CONSEGNA: Prosegui il brano sulle sanzioni fiscali a carico dell'amministratore di Srl, partendo dalla sua ultima frase.

Per le violazioni commesse dall’amministratore nell’interesse della Srl, l’unica a rispondere fiscalmente è la società stessa (Cassazione tributaria n. 16454/2025)

Con la sentenza n. 16454/2025 (testo in calce) la V sezione della Corte di Cassazione torna a pronunciarsi sulla delicata questione del regime sanzionatorio applicabile all’amministratore di società destinataria di sanzioni fiscali.

Ripercorrendo il dibattito giurisprudenziale sul punto, la Corte esclude la responsabilità della ricorrente, amministratrice di una S.r.l., confermando come in presenza di società di capitali o enti dotati di personalità giuridica, non costituenti una mera entità fittizia, o comunque utilizzati come mero soggetto interposto dal relativo amministratore e in generale dell’intraneus per scopi propri, tutte le sanzioni fiscali che dipendono dal suo comportamento vanno irrogate esclusivamente in capo alla società o alla persona giuridica stessa.

È a questa, infatti, che va ricondotto il rapporto fiscale e dunque il relativo vantaggio, in base al disposto dell’art. 7, D.L. n. 269/2003, con esclusione di qualsiasi imputazione della sanzione a titolo di concorso all’intraneus ai sensi dell’art. 9 del D.Lgs. n. 472/1997.

La sola ipotesi in cui può configurarsi la responsabilità di un altro soggetto, diverso dalla società – in particolare dell’amministratore – è quella in cui la società stessa costituisce una mera fictio.

La deroga al principio della responsabilità personale resta tuttavia circoscritta al piano fiscale, rimanendo intatto il profilo civilistico e penalistico della responsabilità del concorrente.

DATI ESTRATTI:
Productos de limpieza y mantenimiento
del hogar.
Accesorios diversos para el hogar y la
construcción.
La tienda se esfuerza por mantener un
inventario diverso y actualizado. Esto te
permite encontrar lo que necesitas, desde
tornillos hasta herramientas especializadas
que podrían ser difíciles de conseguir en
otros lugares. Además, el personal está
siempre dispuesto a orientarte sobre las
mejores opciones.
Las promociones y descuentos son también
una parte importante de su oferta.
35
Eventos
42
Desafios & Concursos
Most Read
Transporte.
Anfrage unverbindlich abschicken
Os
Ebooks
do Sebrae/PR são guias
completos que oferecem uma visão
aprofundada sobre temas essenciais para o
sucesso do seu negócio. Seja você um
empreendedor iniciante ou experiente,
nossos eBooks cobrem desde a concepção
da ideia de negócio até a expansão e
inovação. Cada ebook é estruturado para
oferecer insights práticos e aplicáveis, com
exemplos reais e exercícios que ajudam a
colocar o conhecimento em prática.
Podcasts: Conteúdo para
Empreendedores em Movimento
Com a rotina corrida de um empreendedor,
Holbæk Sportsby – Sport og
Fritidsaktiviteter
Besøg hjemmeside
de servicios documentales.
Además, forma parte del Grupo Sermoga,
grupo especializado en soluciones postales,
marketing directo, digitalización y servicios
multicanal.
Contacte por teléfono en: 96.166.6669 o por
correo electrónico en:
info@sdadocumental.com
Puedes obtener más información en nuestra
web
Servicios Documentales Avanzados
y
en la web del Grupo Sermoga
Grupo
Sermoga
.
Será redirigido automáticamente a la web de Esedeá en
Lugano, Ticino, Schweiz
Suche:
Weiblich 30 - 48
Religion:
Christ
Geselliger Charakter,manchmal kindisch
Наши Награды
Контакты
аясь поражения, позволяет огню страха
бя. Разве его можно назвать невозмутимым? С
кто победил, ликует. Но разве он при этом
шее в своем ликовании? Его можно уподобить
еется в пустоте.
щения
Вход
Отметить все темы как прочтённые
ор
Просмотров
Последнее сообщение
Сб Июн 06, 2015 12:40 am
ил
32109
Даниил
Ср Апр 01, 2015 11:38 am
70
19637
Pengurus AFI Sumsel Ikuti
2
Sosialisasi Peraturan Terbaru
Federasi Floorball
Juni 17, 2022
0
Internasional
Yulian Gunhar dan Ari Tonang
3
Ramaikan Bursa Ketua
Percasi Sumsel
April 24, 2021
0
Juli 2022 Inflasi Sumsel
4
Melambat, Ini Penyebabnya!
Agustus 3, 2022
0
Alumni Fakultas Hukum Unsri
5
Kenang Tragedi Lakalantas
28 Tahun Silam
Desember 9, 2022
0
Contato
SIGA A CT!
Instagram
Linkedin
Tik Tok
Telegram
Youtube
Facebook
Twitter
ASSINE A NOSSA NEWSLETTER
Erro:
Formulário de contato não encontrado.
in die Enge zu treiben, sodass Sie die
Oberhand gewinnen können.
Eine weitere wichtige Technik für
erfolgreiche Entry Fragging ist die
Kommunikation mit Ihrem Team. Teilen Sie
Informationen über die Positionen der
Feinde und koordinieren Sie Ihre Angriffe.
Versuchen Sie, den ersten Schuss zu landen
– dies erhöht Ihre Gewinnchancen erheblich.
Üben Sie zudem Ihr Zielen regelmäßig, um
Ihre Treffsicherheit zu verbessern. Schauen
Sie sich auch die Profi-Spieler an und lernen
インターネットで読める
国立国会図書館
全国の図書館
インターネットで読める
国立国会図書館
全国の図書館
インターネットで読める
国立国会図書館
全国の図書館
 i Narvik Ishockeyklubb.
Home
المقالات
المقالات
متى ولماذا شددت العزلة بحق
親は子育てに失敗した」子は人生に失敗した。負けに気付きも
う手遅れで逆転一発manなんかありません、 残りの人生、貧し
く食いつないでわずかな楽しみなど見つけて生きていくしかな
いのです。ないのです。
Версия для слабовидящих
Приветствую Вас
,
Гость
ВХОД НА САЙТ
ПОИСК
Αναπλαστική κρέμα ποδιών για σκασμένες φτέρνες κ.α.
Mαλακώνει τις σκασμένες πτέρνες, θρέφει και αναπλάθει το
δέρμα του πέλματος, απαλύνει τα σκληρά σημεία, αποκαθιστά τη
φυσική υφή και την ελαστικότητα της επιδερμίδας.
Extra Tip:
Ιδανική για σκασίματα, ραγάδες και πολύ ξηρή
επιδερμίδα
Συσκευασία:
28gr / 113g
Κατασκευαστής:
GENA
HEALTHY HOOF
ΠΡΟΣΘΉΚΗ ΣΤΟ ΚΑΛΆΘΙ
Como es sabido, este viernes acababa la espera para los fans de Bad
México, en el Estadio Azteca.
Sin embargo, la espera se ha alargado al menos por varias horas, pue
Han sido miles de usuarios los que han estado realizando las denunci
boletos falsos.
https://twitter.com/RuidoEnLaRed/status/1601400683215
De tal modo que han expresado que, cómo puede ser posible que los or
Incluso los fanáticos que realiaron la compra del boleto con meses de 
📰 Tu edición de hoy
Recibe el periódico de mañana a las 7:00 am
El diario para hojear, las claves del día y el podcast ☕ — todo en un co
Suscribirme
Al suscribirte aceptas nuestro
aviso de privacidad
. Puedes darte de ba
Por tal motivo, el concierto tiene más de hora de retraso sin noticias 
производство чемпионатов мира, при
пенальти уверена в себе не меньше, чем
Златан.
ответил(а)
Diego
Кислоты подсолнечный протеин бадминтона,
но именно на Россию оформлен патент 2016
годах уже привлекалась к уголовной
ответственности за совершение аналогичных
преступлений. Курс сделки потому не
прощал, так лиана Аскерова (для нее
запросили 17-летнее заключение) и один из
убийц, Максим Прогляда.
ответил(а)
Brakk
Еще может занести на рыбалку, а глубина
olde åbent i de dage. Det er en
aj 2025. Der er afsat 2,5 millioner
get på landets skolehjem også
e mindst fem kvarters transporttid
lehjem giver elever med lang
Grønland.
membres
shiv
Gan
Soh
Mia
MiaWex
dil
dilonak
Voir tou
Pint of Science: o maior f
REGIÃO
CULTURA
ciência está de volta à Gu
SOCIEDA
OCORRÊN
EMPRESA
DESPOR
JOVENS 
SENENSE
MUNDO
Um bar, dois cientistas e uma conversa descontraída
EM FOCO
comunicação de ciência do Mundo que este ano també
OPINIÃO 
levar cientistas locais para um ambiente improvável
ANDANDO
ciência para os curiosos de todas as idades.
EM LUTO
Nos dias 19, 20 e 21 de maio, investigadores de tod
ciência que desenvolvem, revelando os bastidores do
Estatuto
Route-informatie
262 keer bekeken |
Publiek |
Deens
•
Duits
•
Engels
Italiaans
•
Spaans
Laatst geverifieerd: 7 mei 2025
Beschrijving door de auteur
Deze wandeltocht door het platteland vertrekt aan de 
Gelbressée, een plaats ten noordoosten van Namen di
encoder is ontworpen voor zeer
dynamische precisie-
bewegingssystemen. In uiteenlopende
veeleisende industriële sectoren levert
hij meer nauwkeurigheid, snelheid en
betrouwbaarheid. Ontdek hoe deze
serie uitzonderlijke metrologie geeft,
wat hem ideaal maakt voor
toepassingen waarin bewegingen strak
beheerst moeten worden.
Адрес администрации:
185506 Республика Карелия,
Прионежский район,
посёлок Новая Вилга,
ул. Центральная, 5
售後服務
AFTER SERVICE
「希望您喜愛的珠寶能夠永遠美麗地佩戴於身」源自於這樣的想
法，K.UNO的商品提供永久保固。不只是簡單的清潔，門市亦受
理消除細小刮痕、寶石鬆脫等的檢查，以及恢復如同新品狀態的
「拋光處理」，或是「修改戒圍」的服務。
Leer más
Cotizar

SVOLGIMENTO:
Il caso

A seguito di indagini, l’Agenzia delle Entrate emetteva processi verbali di constatazione (p.v.c.) con cui accertava l’emissione di fatture per operazioni oggettivamente inesistenti da parte di una S.r.l. e di una S.p.a. nei confronti di un’ulteriore società per azioni.

L’Agenzia agiva quindi nei confronti di quest’ultima, recuperando a tassazione l’imponibile relativo agli anni interessati e irrogando le conseguenti sanzioni.

Veniva poi accertato che tutte le società citate e coinvolte erano riconducibili al nucleo familiare di una socia amministratrice e del marito, legati tra loro da rapporti sociali di varia natura, anche per mezzo di altre società.

Venivano quindi irrogate sanzioni anche a carico della donna, per aver perseguito un proprio interesse economico, illecito, avvalendosi dello schermo sociale.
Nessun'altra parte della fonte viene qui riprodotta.